____ Data records
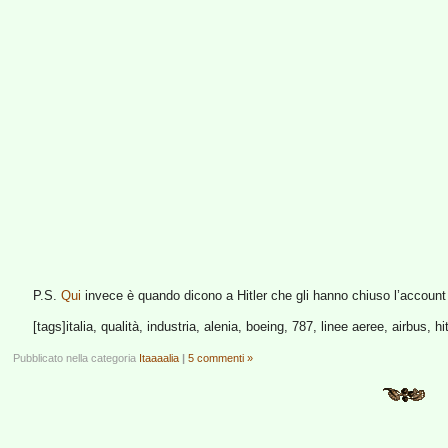
P.S.
Qui
invece è quando dicono a Hitler che gli hanno chiuso l’account 
[tags]italia, qualità, industria, alenia, boeing, 787, linee aeree, airbus, hit
Pubblicato nella categoria
Itaaaalia
|
5 commenti »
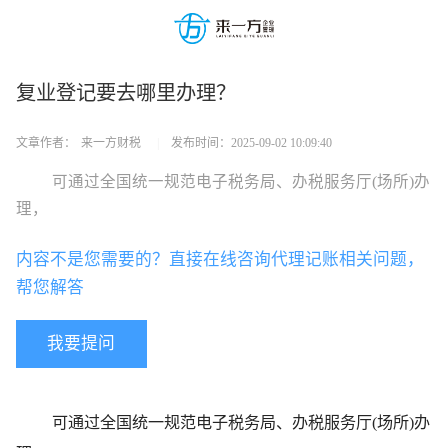
复业登记要去哪里办理？
文章作者：
来一方财税
|
发布时间：
2025-09-02 10:09:40
可通过全国统一规范电子税务局、办税服务厅(场所)办
理，
内容不是您需要的？直接在线咨询代理记账相关问题，
帮您解答
我要提问
可通过全国统一规范电子税务局、办税服务厅(场所)办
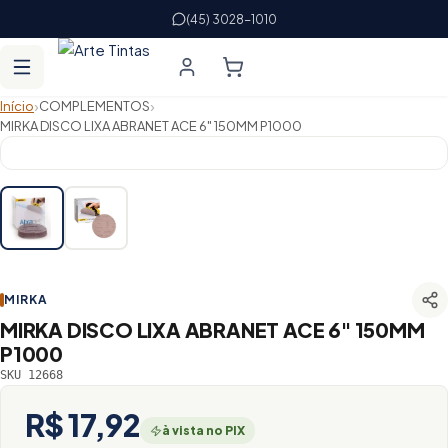
(45) 3028-1010
›
›
Início
COMPLEMENTOS
MIRKA DISCO LIXA ABRANET ACE 6" 150MM P1000
MIRKA
MIRKA DISCO LIXA ABRANET ACE 6" 150MM
P1000
SKU 12668
R$ 17,92
à vista no PIX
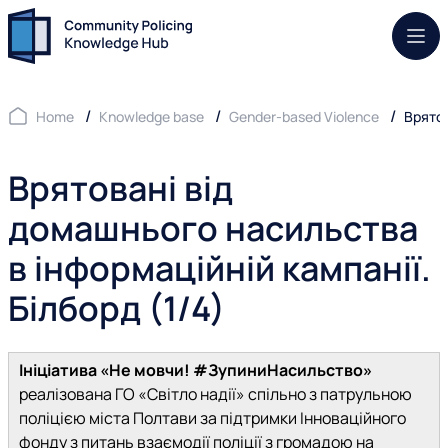
Mob.
Home
Knowledge base
Gender-based Violence
Врятов
Врятовані від
домашнього насильства
в інформаційній кампанії.
Білборд (1/4)
Ініціатива «Не мовчи! #ЗупиниНасильство»
реалізована ГО «Світло надії» спільно з патрульною
поліцією міста Полтави за підтримки Інноваційного
фонду з питань взаємодії поліції з громадою на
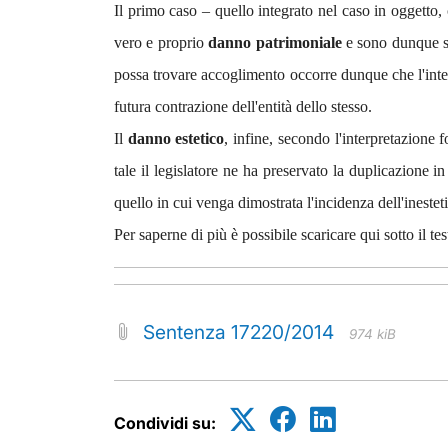
Il primo caso – quello integrato nel caso in oggetto, c
vero e proprio
danno patrimoniale
e sono dunque su
possa trovare accoglimento occorre dunque che l'inter
futura contrazione dell'entità dello stesso.
Il
danno estetico
, infine, secondo l'interpretazione
tale il legislatore ne ha preservato la duplicazione
quello in cui venga dimostrata l'incidenza dell'ineste
Per saperne di più è possibile scaricare qui sotto il te
Sentenza 17220/2014
974 kiB
Condividi su:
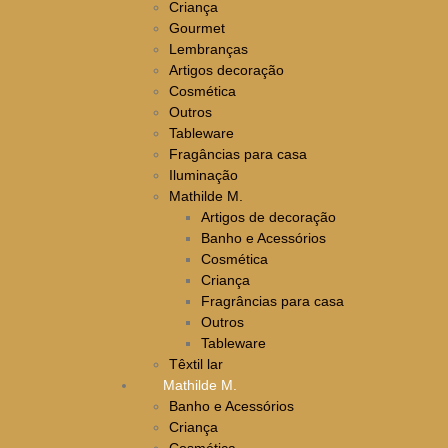
Criança
Gourmet
Lembranças
Artigos decoração
Cosmética
Outros
Tableware
Fragâncias para casa
Iluminação
Mathilde M.
Artigos de decoração
Banho e Acessórios
Cosmética
Criança
Fragrâncias para casa
Outros
Tableware
Têxtil lar
Mathilde M.
Banho e Acessórios
Criança
Cosmética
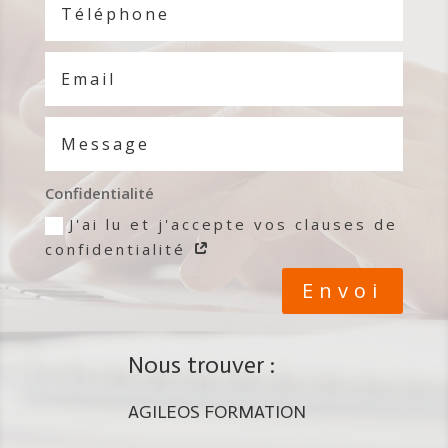
Confidentialité
J'ai lu et j'accepte vos clauses de
confidentialité
Envoi
Nous trouver :
AGILEOS FORMATION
________
▶ Work item
Report how many lines in the listing contain the string "Artigos", treating uppercase and lowercase as different, and give only the number.

▶ Result of this exercise
2